(SUPPLIED PASSAGE)
UNITED STATES

SECURITIES AND EXCHANGE COMMISSION

WASHINGTON, D.C. 20549

 

FORM 8-K

 

CURRENT REPORT

PURSUANT TO SECTION 13 OR 15(d) OF THE

SECURITIES EXCHANGE ACT OF 1934

 

Date of Report (Date of earliest event reported): March 13, 2013 (March 10, 2013)

 

American Realty Capital Healthcare Trust II, Inc.

(Exact Name of Registrant as Specified in Charter)

 

Maryland   333-184677   38-3888962

(State or other jurisdiction

of incorporation or organization)

  (Commission File Number)  

(I.R.S. Employer

Identification No.)

 

405 Park Avenue

New York, New York 10022

(Address, including zip code, of Principal Executive Offices)

Registrant's telephone number, including area code: (212) 415-6500

 

Check the appropriate box below if the Form 8-K filing is intended to simultaneously satisfy the filing obligation of the registrant under any of the following provisions:

 

£  Written communications pursuant to Rule 425 under the Securities Act (17 CFR 230.425)

 

£  Soliciting material pursuant to Rule 14a-12 under the Exchange Act (17 CFR 240.14a-12)

 

£  Pre-commencement communications pursuant to Rule 14d-2(b) under the Exchange Act (17 CFR 240.14d-2(b))

 

£  Pre-commencement communications pursuant to Rule 13e-4(c) under the Exchange Act (17 CFR 240.13e-4(c))

  

 

 

 
 

 

 

Item 1.01. Entry into a Material Definitive Agreement.

 

On March 13, 2013, American Realty Capital Healthcare Trust II, Inc. (the “Company”) entered into an amendment to its advisory agreement, dated February 14, 2013, by and among, the Company, American Realty Capital Healthcare Trust II Operating Partnership, L.P., the Company’s operating partnership, and American Realty Capital Healthcare II Advisors, LLC, the Company’s advisor.

 

The amendment to the advisory agreement was made in light of increasing third-party due diligence and offering costs. The amendment will now allow the Company to reimburse its advisor for organization and offering expenses which total up to 2.0% of the gross proceeds raised in all of the Company’s primary public offerings of common stock, an increase from the previous 1.5% limitation. No other changes were made to the Company’s advisory agreement.

(TASKS)
(1) From the Form 8-K filing, copy out the passage starting at "Item 1.01. Entry" and ending at "Company’s advisory agreement.".
(2) Write what comes next in the Form 8-K filing, picking up after its last sentence.

(DATA ENTRIES)
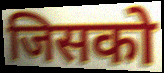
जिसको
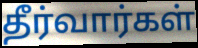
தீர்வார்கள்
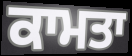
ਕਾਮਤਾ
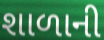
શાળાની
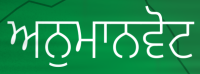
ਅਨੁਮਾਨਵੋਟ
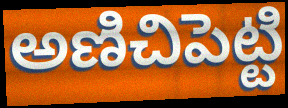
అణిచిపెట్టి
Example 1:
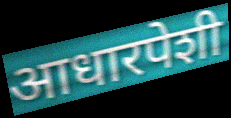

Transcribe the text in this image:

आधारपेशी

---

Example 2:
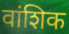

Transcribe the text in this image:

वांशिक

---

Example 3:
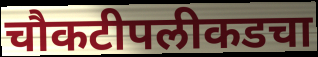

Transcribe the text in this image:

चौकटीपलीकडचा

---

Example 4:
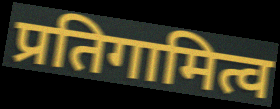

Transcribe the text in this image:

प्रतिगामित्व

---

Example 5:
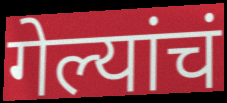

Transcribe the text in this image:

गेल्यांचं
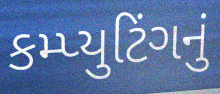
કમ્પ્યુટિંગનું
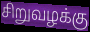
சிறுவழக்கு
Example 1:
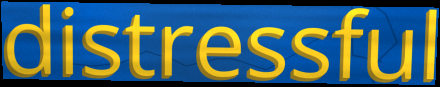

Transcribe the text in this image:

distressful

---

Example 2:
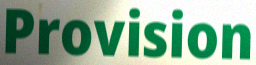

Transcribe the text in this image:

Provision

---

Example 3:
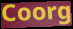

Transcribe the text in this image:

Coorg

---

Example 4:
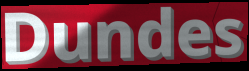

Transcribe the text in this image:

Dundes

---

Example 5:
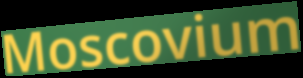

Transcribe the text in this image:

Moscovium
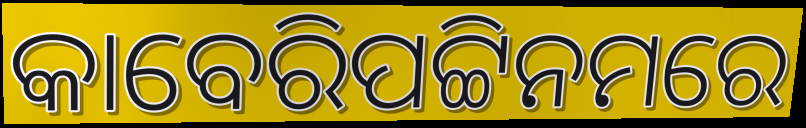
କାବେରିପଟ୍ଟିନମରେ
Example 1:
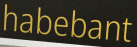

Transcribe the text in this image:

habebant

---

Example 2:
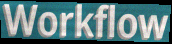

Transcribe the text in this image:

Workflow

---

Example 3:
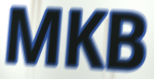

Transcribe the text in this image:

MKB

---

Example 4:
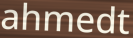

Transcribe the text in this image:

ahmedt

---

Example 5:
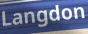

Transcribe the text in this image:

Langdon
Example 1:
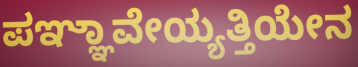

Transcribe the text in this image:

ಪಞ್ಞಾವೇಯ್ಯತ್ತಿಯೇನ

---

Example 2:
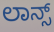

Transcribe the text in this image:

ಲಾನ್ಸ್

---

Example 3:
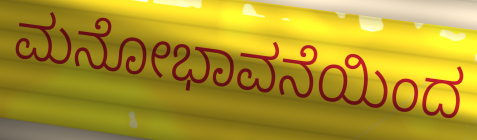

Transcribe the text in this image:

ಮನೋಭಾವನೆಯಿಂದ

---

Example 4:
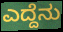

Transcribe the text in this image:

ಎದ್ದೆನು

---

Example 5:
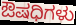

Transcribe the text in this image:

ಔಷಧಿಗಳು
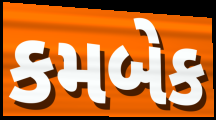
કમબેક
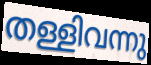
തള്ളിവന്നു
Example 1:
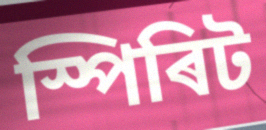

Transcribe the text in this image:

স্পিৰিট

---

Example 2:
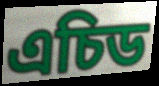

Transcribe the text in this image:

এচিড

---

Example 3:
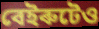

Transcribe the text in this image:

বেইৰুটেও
...
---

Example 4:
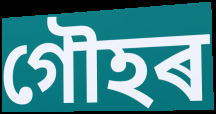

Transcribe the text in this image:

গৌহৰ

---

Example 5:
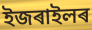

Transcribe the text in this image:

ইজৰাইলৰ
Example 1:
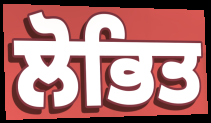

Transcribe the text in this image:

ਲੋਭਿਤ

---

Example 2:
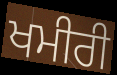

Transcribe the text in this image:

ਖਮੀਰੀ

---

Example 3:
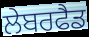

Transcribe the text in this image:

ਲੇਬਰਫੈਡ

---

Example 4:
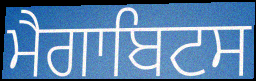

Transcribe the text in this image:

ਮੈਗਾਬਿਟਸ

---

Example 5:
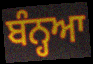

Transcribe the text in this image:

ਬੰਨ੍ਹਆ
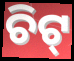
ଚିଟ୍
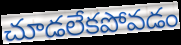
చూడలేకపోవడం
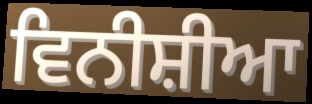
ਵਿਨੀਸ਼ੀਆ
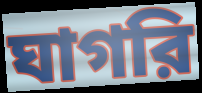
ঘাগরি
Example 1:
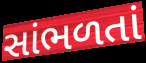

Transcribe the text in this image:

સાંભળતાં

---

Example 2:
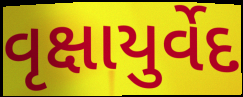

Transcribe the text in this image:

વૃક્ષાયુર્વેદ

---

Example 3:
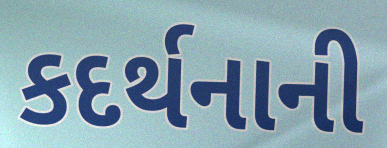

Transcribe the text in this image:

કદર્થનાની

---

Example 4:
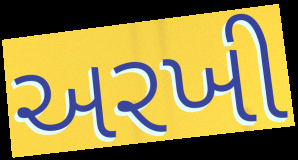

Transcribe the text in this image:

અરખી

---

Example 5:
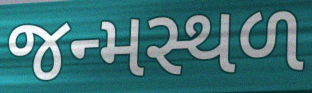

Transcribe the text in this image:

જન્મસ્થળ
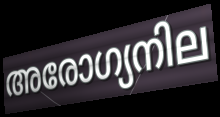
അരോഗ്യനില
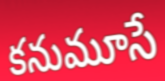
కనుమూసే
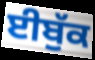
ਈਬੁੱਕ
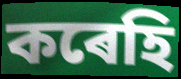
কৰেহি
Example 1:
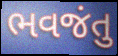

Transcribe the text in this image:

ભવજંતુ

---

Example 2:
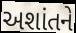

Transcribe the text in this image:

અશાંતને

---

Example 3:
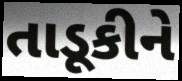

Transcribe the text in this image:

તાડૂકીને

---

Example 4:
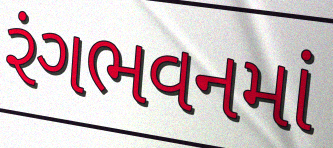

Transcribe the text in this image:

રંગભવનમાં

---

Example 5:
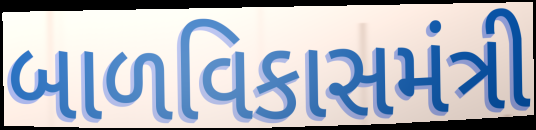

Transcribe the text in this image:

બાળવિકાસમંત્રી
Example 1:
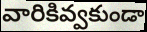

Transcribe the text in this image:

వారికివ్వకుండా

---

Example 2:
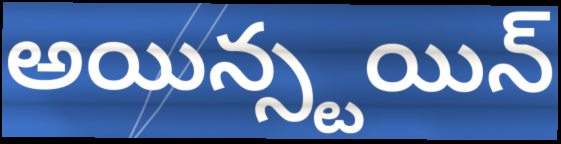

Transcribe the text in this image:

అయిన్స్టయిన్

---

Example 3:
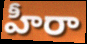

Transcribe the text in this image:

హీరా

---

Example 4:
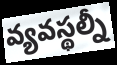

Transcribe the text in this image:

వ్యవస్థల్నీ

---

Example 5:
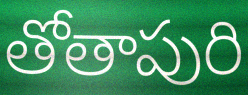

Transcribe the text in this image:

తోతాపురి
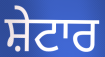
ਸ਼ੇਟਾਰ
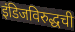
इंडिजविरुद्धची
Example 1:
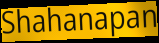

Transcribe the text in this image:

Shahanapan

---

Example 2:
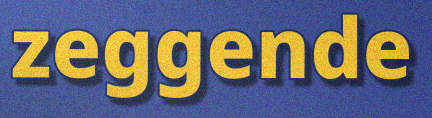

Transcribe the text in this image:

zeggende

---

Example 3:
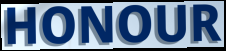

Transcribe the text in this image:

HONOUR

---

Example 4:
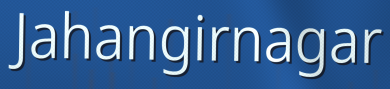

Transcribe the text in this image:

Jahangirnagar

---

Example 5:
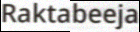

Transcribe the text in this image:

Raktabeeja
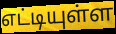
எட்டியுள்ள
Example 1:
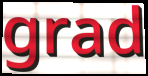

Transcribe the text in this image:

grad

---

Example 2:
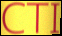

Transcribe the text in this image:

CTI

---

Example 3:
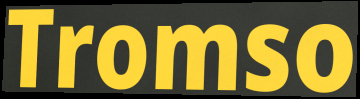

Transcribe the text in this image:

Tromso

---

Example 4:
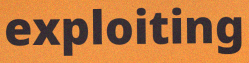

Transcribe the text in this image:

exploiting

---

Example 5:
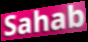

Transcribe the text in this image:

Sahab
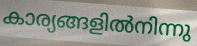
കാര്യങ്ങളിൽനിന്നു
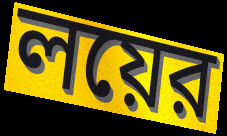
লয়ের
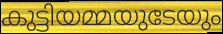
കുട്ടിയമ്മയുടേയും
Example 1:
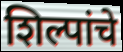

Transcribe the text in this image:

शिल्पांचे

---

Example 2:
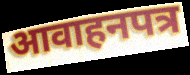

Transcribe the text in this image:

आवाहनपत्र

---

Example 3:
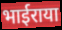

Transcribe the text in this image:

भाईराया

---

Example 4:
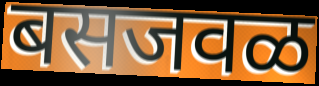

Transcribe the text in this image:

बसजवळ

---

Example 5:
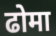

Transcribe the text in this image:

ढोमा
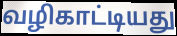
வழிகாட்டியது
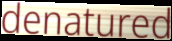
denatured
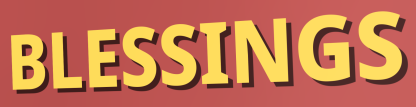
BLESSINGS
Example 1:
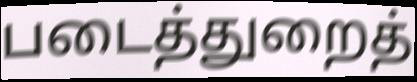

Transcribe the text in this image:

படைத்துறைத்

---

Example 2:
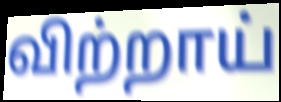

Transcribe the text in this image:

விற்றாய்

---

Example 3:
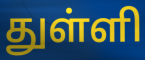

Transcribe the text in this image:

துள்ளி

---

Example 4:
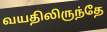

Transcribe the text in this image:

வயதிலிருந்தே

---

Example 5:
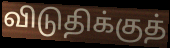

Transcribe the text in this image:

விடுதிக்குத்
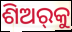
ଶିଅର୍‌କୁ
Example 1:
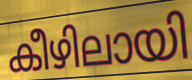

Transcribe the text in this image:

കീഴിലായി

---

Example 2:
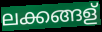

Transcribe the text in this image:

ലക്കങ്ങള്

(FINAL ANSWERS)
(1)
Item 1.01. Entry into a Material Definitive Agreement.

 

On March 13, 2013, American Realty Capital Healthcare Trust II, Inc. (the “Company”) entered into an amendment to its advisory agreement, dated February 14, 2013, by and among, the Company, American Realty Capital Healthcare Trust II Operating Partnership, L.P., the Company’s operating partnership, and American Realty Capital Healthcare II Advisors, LLC, the Company’s advisor.

 

The amendment to the advisory agreement was made in light of increasing third-party due diligence and offering costs. The amendment will now allow the Company to reimburse its advisor for organization and offering expenses which total up to 2.0% of the gross proceeds raised in all of the Company’s primary public offerings of common stock, an increase from the previous 1.5% limitation. No other changes were made to the Company’s advisory agreement.

(2)
The Company is indirectly sponsored by AR Capital, LLC (“ARC”) which indirectly wholly owns the Company’s advisor. ARC and its affiliates provide investment, management, advisory, fund raising and other services to the Company for which they are paid fees and reimbursed for certain expenses from the Company. Certain executive officers of the Company are principals of ARC.

 

The description of the amendment above is a summary and is qualified in its entirety by the terms of the amendment which will be filed with the Company’s Quarterly Report on Form 10-Q for the quarter ended March 31, 2013.

 

Item 5.02. Departure of Directors or Certain Officers; Election of Directors; Appointment of Certain Officers; Compensatory Arrangements of Certain Officers.

 

On March 10, 2013, the Company’s board of directors (the “Board”) appointed William M. Kahane and David Gong as directors of the Company. Mr. Gong will serve as an independent director of the Company. Messrs. Kahane and Gong will each serve as a director of the Company for a term expiring upon the earlier of (i) the next annual meeting of the stockholders of the Company and until his successor is duly elected and qualified or (ii) his death, removal or resignation. There are no related party transactions involving Mr. Gong that are reportable under Item 404(a) of Regulation S-K. Mr. Kahane is a principal of ARC. See Item 1.01 – Entrance into a Material Definitive Agreement of this Current Report on Form 8-K above for a description of the material relationships between Company, ARC and its affiliates. Mr. Gong will serve on the Company’s Audit Committee as the Audit Committee Financial Expert.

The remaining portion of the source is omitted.